When we all settled in, one gloriously lucky child would be selected as Santa’s helper — whose sole job, naturally, was to pass out the gifts AS THEY WERE HANDED to the helper by SANTA. We took turns opening gifts and after each round of presents, we scooped up our wrappings and threw them into the waiting giant Hefty bag.

Sure, we might have been adorable, but any chaos was organized.

FOURTH EXPECTATION: HAPPY GIFT PERFECTION. In the fairy tale version of Christmas, notice how no one is ever disappointed or struck dumb by some well-meaning but truly horrible gift? Not so in my family.

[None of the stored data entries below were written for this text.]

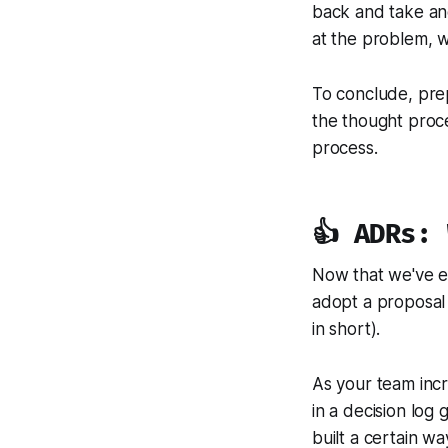
back and take an
at the problem, w
To conclude, prep
the thought proce
process.
👍 ADRs:
Now that we've e
adopt a proposal 
in short).
As your team incr
in a decision log
built a certain wa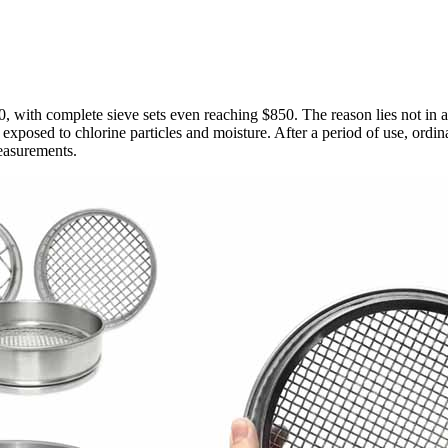
 with complete sieve sets even reaching $850. The reason lies not in appe
ly exposed to chlorine particles and moisture. After a period of use, ordi
measurements.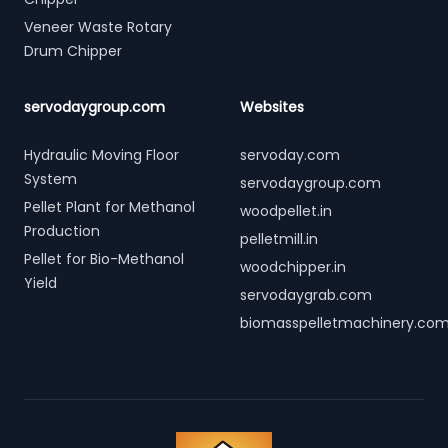
Veneer Waste Rotary
Drum Chipper
servodaygroup.com
Websites
Hydraulic Moving Floor
servoday.com
System
servodaygroup.com
Pellet Plant for Methanol
woodpellet.in
Production
pelletmill.in
Pellet for Bio-Methanol
woodchipper.in
Yield
servodaygrab.com
biomasspelletmachinery.co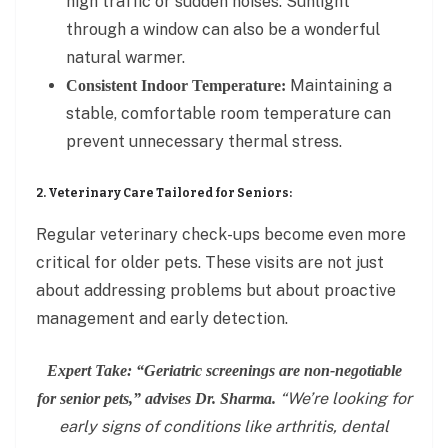
high traffic or sudden noises. Sunlight
through a window can also be a wonderful
natural warmer.
Maintaining a
Consistent Indoor Temperature:
stable, comfortable room temperature can
prevent unnecessary thermal stress.
2. Veterinary Care Tailored for Seniors:
Regular veterinary check-ups become even more
critical for older pets. These visits are not just
about addressing problems but about proactive
management and early detection.
Expert Take: “Geriatric screenings are non-negotiable
“We’re looking for
for senior pets,” advises Dr. Sharma.
early signs of conditions like arthritis, dental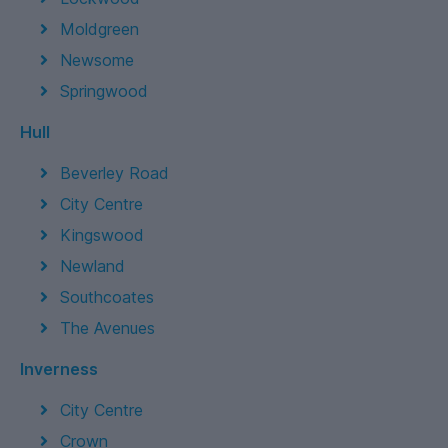
Moldgreen
Newsome
Springwood
Hull
Beverley Road
City Centre
Kingswood
Newland
Southcoates
The Avenues
Inverness
City Centre
Crown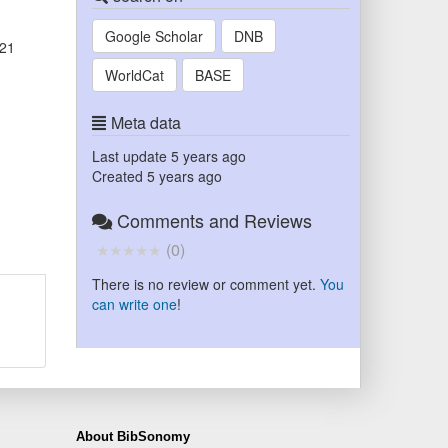
Google Scholar
DNB
'21
WorldCat
BASE
Meta data
Last update
5 years ago
Created
5 years ago
Comments and Reviews
(
0
)
There is no review or comment yet.
You
can write one
!
About BibSonomy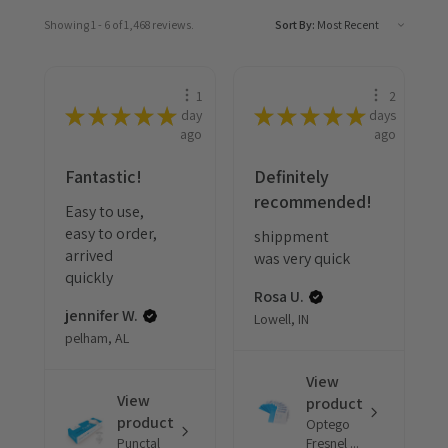
Showing 1 - 6 of 1,468 reviews.
Sort By:
1
2
★
★
★
★
★
★
★
★
★
★
day
days
ago
ago
Fantastic!
Definitely
recommended!
Easy to use,
easy to order,
shippment
arrived
was very quick
quickly
Rosa U.
jennifer W.
Lowell, IN
pelham, AL
View
View
product
product
Optego
Punctal
Fresnel ...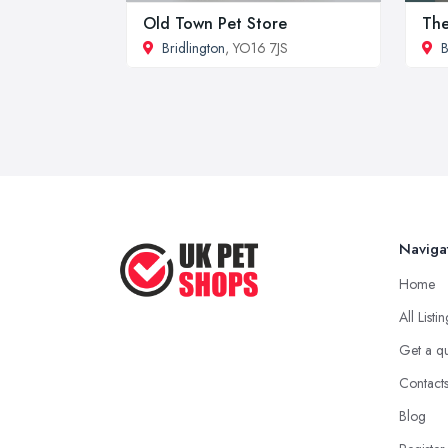
Old Town Pet Store
The
Bridlington
, YO16 7JS
B
Naviga
Home
All Listi
Get a q
Contact
Blog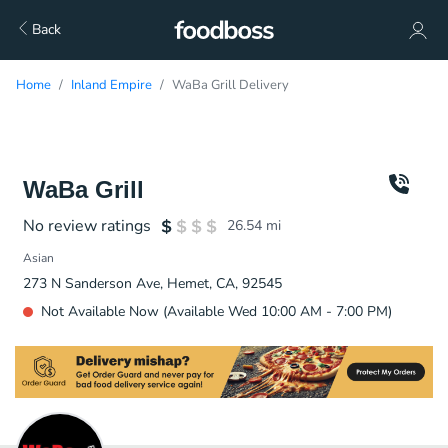
Back
Home
Inland Empire
WaBa Grill Delivery
WaBa Grill
No review ratings
26.54
mi
Asian
273 N Sanderson Ave, Hemet, CA, 92545
Not Available Now (Available Wed 10:00 AM - 7:00 PM)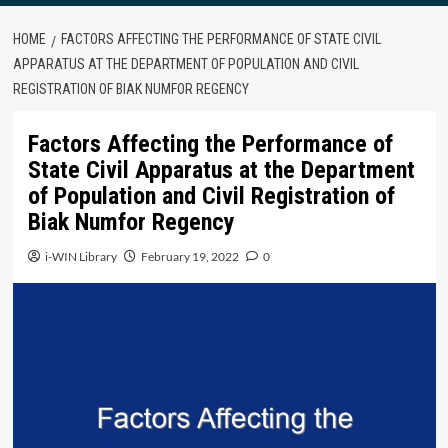
HOME
FACTORS AFFECTING THE PERFORMANCE OF STATE CIVIL
APPARATUS AT THE DEPARTMENT OF POPULATION AND CIVIL
REGISTRATION OF BIAK NUMFOR REGENCY
Factors Affecting the Performance of
State Civil Apparatus at the Department
of Population and Civil Registration of
Biak Numfor Regency
i-WIN Library
February 19, 2022
0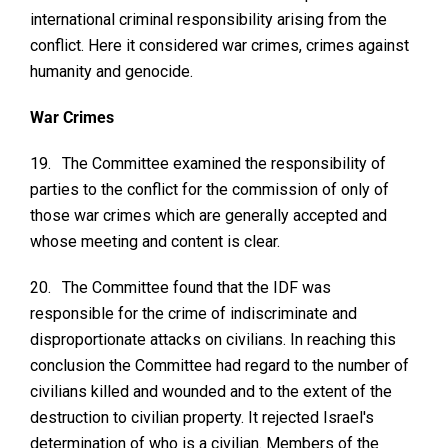
international criminal responsibility arising from the
conflict. Here it considered war crimes, crimes against
humanity and genocide.
War Crimes
19.
The Committee examined the responsibility of
parties to the conflict for the commission of only of
those war crimes which are generally accepted and
whose meeting and content is clear.
20.
The Committee found that the IDF was
responsible for the crime of indiscriminate and
disproportionate attacks on civilians. In reaching this
conclusion the Committee had regard to the number of
civilians killed and wounded and to the extent of the
destruction to civilian property. It rejected Israel's
determination of who is a civilian. Members of the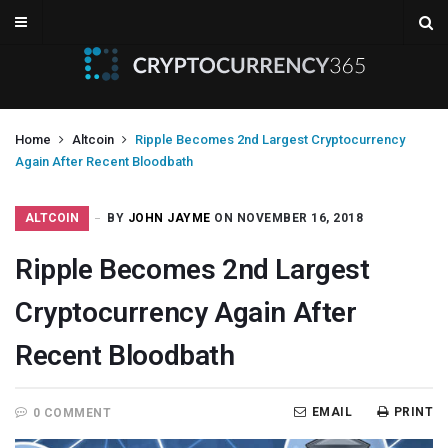
Home
Altcoin
Ripple Becomes 2nd Largest Cryptocurrency
Again After Recent Bloodbath
ALTCOIN
BY
JOHN JAYME
ON NOVEMBER 16, 2018
Ripple Becomes 2nd Largest
Cryptocurrency Again After
Recent Bloodbath
EMAIL
PRINT
0 COMMENT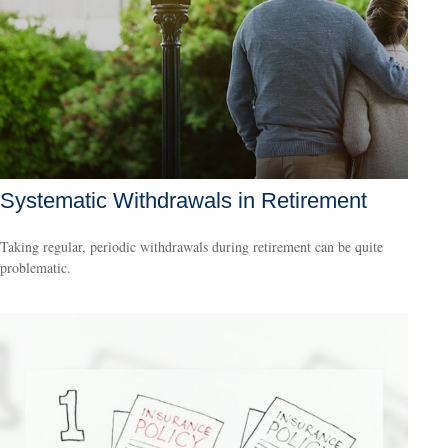
Systematic Withdrawals in Retirement
Taking regular, periodic withdrawals during retirement can be quite
problematic.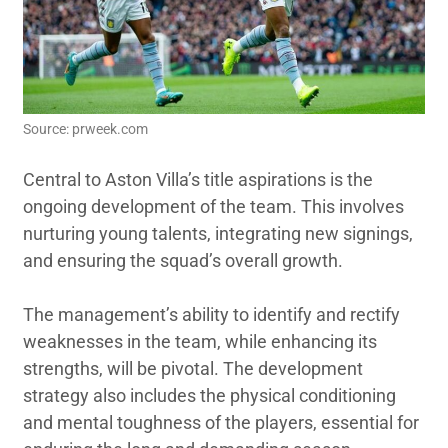
Source: prweek.com
Central to Aston Villa’s title aspirations is the
ongoing development of the team. This involves
nurturing young talents, integrating new signings,
and ensuring the squad’s overall growth.
The management’s ability to identify and rectify
weaknesses in the team, while enhancing its
strengths, will be pivotal. The development
strategy also includes the physical conditioning
and mental toughness of the players, essential for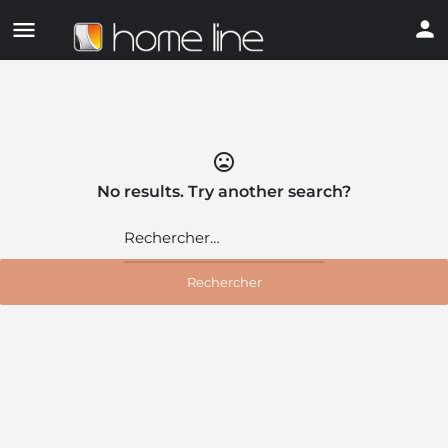
mood_bad
No results. Try another search?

Oh, we’d put on brave faces, sure. But if kindness was king, humor was emperor. There were always laughs, smiles and appreciation, but between siblings, there were occasionally tears (“ He always goes first!”), grumbling (patience is a learned virtue), the gnashing of teeth (It’s HARD to wait your turn), misunderstandings and secret disappointments ( I really wanted a red one).

But still the appreciation.

In the end, I think the only thing about our mornings that ever rang true to the fairy tale Christmas was the general feel the parents had for the kids.

Granted, smiling beatifically at us was never much my folks’ style (and never much deserved, truth be told), but they always created a special, memorable holiday filled with our very own quirky traditions. And given my druthers, I much prefer our loud, fun, occasionally emotional — but always loving — holiday, over the plastic Hollywood fairy tale.